Audits to Prove Financial Integrity

IS auditors may be engaged in a variety of audits. The only fundamental difference between internal and external audits is auditor independence. Although the focus and nature of the audit may vary from time to time, your audit function and responsibilities will remain constant.
Government interpretation of laws and regulations has determined that financial audits and internal controls are interrelated. Medium-to-large businesses undergo a quarterly audit for their financial statements. The goal is to ensure that the executives are held accountable for the accuracy of financial reports. IS auditors are called upon to determine whether the systems used for financial reporting are secure and trustworthy. This connects the integrity of the financial statement to the integrity of the IS environment. You could not ensure the integrity of one without verifying the other.
If financial integrity problems are discovered, a common legal strategy is to claim someone else committed any offenses creating misrepresentation. However, a well-managed IS environment prevents and detects unauthorized modifications. It takes a series of strong controls to help prove who to hold accountable.
As an example, consider the requirements specified under SOX for public corporations. There are two critical reporting functions that management must fulfill under SOX:
  • SOX Act section 906 statement, in which management attests to the integrity of finan-cials and indicates that no hidden or questionable transactions exist
  • SOX Act section 302 statement, in which management attests that full disclosure of the section 401–404 internal controls has been made to the audit committee, and that no deficiencies or weaknesses were withheld
Management must make their assertions of compliance without reliance on the auditor.

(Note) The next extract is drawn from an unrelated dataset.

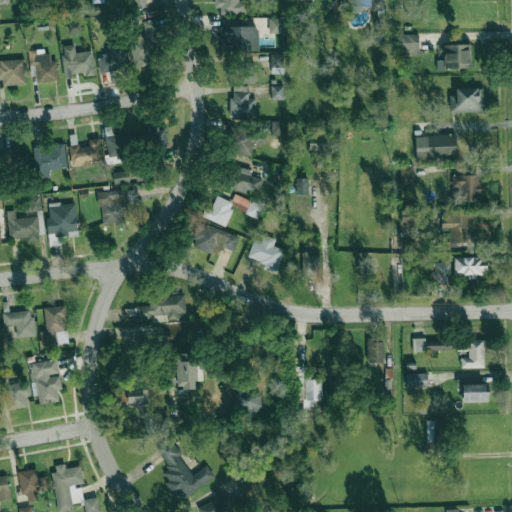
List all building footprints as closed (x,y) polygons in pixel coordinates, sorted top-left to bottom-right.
[(217,0),(218,14),(242,14),(242,0),(217,0)] [(384,11),(383,0),(370,0),(370,11),(384,11)] [(145,64),(145,60),(161,57),(156,19),(131,22),(137,65),(145,64)] [(220,27),(221,52),(258,51),(257,26),(220,27)] [(418,34),(399,34),(400,54),(419,54),(418,34)] [(93,51),(75,52),(74,44),(61,45),(64,79),(72,78),(72,73),(85,72),(85,76),(95,75),(93,51)] [(99,49),(100,71),(128,70),(128,48),(99,49)] [(50,60),(50,53),(29,54),(29,64),(36,63),(37,81),(58,80),(57,60),(50,60)] [(3,85),(25,84),(24,60),(0,60),(0,79),(3,79),(3,85)] [(272,99),(283,98),(282,86),(271,87),(272,99)] [(483,111),(483,87),(455,88),(456,96),(449,97),(450,112),(483,111)] [(256,99),(248,99),(248,88),(235,88),(234,114),(255,115),(256,99)] [(271,135),(284,135),(284,122),(271,122),(271,135)] [(263,143),(263,130),(234,131),(235,156),(253,155),(252,143),(263,143)] [(136,155),(131,131),(104,137),(109,160),(136,155)] [(309,150),(325,150),(326,133),(309,132),(309,150)] [(415,135),(416,160),(456,159),(456,134),(415,135)] [(99,137),(88,139),(89,146),(73,148),(75,160),(78,160),(79,165),(103,161),(99,137)] [(65,145),(32,146),(34,178),(49,177),(49,169),(66,168),(65,145)] [(0,164),(0,167),(17,167),(17,149),(0,149),(0,164)] [(413,165),(400,165),(400,183),(413,183),(413,165)] [(259,194),(263,179),(251,175),(252,170),(234,166),(228,186),(259,194)] [(114,172),(115,183),(129,182),(128,172),(114,172)] [(479,175),(451,175),(452,188),(457,188),(457,202),(480,201),(479,175)] [(309,179),(297,177),(296,192),(308,193),(309,179)] [(98,192),(102,223),(129,220),(127,204),(136,203),(134,188),(98,192)] [(231,202),(241,207),(240,211),(257,218),(262,206),(235,194),(231,202)] [(206,206),(202,215),(224,226),(234,203),(217,195),(211,209),(206,206)] [(29,197),(31,211),(42,210),(40,196),(29,197)] [(78,233),(74,202),(46,205),(49,236),(78,233)] [(7,210),(9,237),(26,236),(27,241),(39,241),(37,216),(15,217),(15,210),(7,210)] [(400,211),(401,232),(422,231),(421,211),(400,211)] [(449,243),(476,242),(475,214),(443,215),(443,228),(448,228),(449,243)] [(239,237),(200,222),(191,245),(216,255),(219,246),(234,252),(239,237)] [(248,257),(264,263),(262,269),(276,273),(283,249),(273,246),(275,239),(263,235),(261,241),(253,239),(248,257)] [(320,275),(319,254),(302,254),(303,275),(320,275)] [(468,279),(477,280),(477,273),(486,273),(487,258),(454,257),(454,275),(468,275),(468,279)] [(435,263),(435,284),(450,284),(450,262),(435,263)] [(137,322),(178,319),(178,313),(185,313),(184,294),(149,297),(149,305),(135,306),(137,322)] [(40,331),(40,345),(67,344),(65,306),(44,307),(45,331),(40,331)] [(2,313),(4,329),(14,328),(15,338),(34,336),(32,310),(2,313)] [(452,351),(452,339),(412,340),(413,351),(452,351)] [(483,368),(484,340),(459,340),(458,350),(468,351),(468,357),(461,357),(461,367),(483,368)] [(368,362),(384,363),(384,342),(369,341),(368,362)] [(200,381),(200,353),(175,353),(176,388),(195,388),(195,381),(200,381)] [(61,390),(57,359),(28,363),(34,396),(38,396),(39,404),(59,401),(57,390),(61,390)] [(321,377),(305,378),(305,367),(295,367),(295,380),(303,380),(303,403),(322,403),(321,377)] [(428,373),(406,373),(406,387),(427,388),(428,373)] [(0,377),(0,378),(1,408),(26,407),(26,396),(30,396),(29,382),(8,383),(8,377),(0,377)] [(478,378),(461,378),(462,401),(488,401),(488,384),(478,384),(478,378)] [(147,401),(147,388),(127,389),(127,402),(147,401)] [(235,411),(260,411),(259,392),(234,393),(235,411)] [(426,443),(445,443),(445,421),(427,420),(426,443)] [(191,475),(179,455),(181,454),(171,437),(155,447),(169,469),(163,473),(168,480),(166,481),(178,500),(215,478),(207,465),(191,475)] [(58,511),(73,509),(72,503),(83,501),(81,485),(83,485),(80,466),(65,468),(64,464),(51,466),(58,511)] [(38,478),(36,469),(17,472),(21,495),(26,494),(27,501),(38,500),(36,491),(48,490),(46,477),(38,478)] [(0,475),(0,500),(10,499),(7,475),(0,475)] [(230,499),(226,493),(199,507),(201,511),(239,511),(249,507),(242,493),(230,499)] [(99,511),(100,511),(97,497),(83,500),(85,511),(99,511)]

The intention of these two statements is to bind management with liability. SOX is essentially a disclosure law. Its purpose is to provide government authorities with a method of ensuring criminal prosecution of corporate officers if management misrepresents the truth.

May 10, 2011

Specific Regulations Defining Best Practices | Implementing Audit Standards

Let's review the basic purpose of several major regulations (see Figure 1). These are predominantly U.S. regulations with worldwide compliance implications due to global outsourcing.

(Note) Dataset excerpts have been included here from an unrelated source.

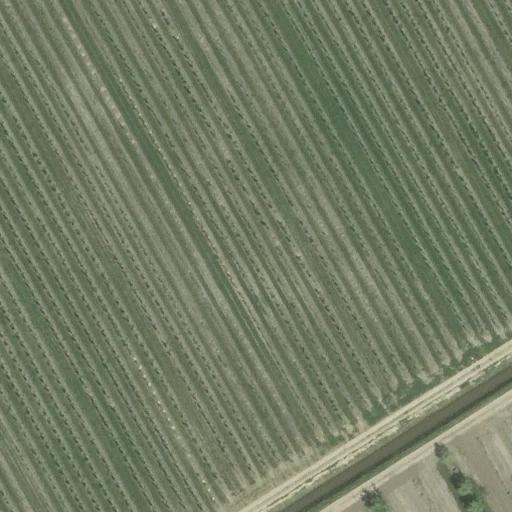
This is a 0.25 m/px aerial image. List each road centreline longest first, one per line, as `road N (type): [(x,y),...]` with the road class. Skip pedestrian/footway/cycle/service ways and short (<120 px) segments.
road 1 (track): [(511,345),(248,511)]
road 2 (track): [(324,511),(511,391)]
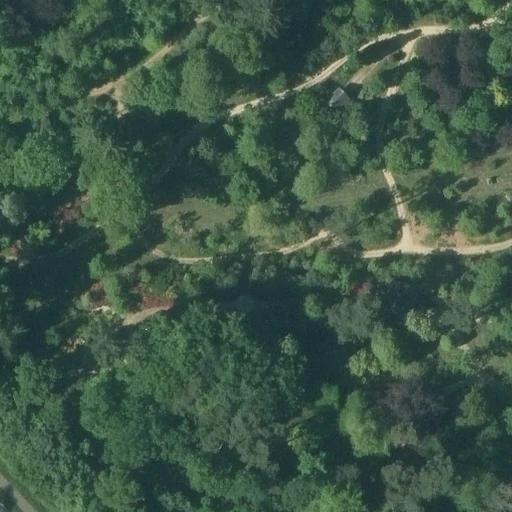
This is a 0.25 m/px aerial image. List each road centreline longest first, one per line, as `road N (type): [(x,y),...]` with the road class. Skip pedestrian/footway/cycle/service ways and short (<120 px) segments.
road 1 (track): [(0,400),(253,511)]
road 2 (track): [(228,349),(0,376)]
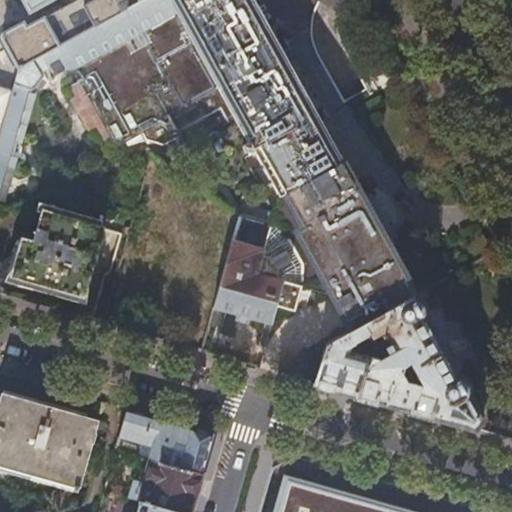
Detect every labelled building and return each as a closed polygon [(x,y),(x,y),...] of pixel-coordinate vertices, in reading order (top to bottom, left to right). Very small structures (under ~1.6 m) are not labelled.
[(252,0),(144,0),(20,69),(0,138),(0,187),(24,106),(28,92),(30,93),(30,90),(32,90),(43,78),(44,75),(42,73),(69,58),(91,96),(117,142),(167,115),(177,133),(175,134),(180,144),(183,143),(188,152),(192,150),(199,163),(206,165),(243,144),(246,150),(254,146),(258,154),(281,195),(271,222),(241,214),(215,307),(249,317),(272,323),(277,305),(295,310),(302,287),(334,297),(353,330),(414,295),(388,248),(330,142),(252,0)] [(20,69),(144,0),(79,0),(28,28),(25,23),(3,35),(3,39),(20,69)] [(24,0),(31,12),(52,0),(24,0)] [(24,106),(0,187),(0,204),(29,107),(24,106)] [(47,287),(83,298),(103,226),(42,209),(32,241),(21,238),(10,276),(47,287)] [(458,375),(442,346),(426,316),(426,308),(424,304),(421,301),(416,299),(414,295),(327,344),(315,384),(364,397),(429,416),(475,429),(482,419),(469,395),(469,386),(465,380),(458,375)] [(277,360),(277,324),(268,324),(269,360),(277,360)] [(3,395),(0,406),(0,463),(76,485),(75,490),(81,492),(100,423),(53,409),(3,395)] [(179,424),(129,410),(121,438),(152,447),(148,460),(203,476),(210,453),(215,434),(179,424)] [(193,511),(197,497),(203,476),(148,460),(143,459),(131,499),(143,502),(175,511),(193,511)] [(415,511),(408,510),(327,486),(294,476),(294,475),(291,474),(283,500),(279,511),(415,511)] [(175,511),(143,502),(139,511),(175,511)]
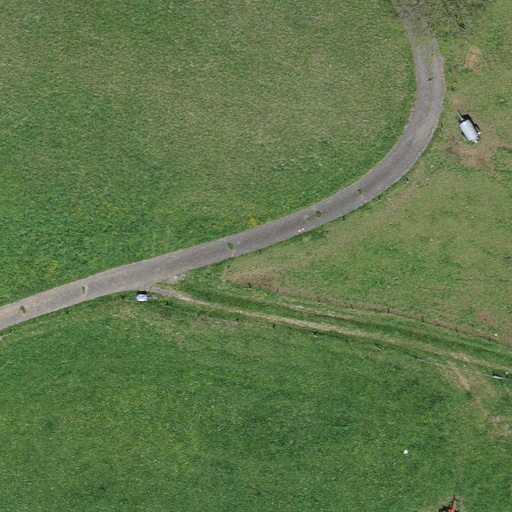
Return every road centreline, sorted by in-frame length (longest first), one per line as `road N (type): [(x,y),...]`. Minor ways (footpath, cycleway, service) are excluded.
road 1 (track): [(396,0),(431,87),(423,134),(384,177),(310,221),(0,326)]
road 2 (track): [(149,276),(511,369)]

Figure 1: Sample of regulations defining best practices
Every regulation is designed to mandate the minimum acceptable requirements when conducting any form of business within that specific industry. The auditor must remain aware of two types of statements contained in all regulations:
Recommended (Discretionary) These are actions that usually contain statements with the word should—for example, suggested management responsibilities, staffing, control mechanisms, or technical attributes.
Required (Mandatory) These are actions that contain the word shall. Shall indicates the statement is a commandment of compliance. Shall is not optional. The auditor must remember that failing to meet a required Shall objective is a real concern. The regulations serve to protect the citizens at large.
Incredible justification would usually be required to prove the organization's actions do not fall under the jurisdiction of the regulation. The regulator will accept no excuses without a major battle, and on almost every occasion will win any potential disputes. Most juries are composed of individuals who will interpret claims by using a basic commonsense approach without detailed knowledge of a particular industry. Almost all excuses for violating the regulatory objective have failed in court battles.
Each organization in that market is required to meet the objective in spite of cost or revenue issues. In other words, the organization must comply even if it means that compliance will cause the organization to lose money. Failure to make a profit is not a valid exception from the law. The organization must strive to obtain compliance or can be forced to exit the industry with fines and sanctions. The auditor may need to consult a lawyer for advice upon discovery of significant violations.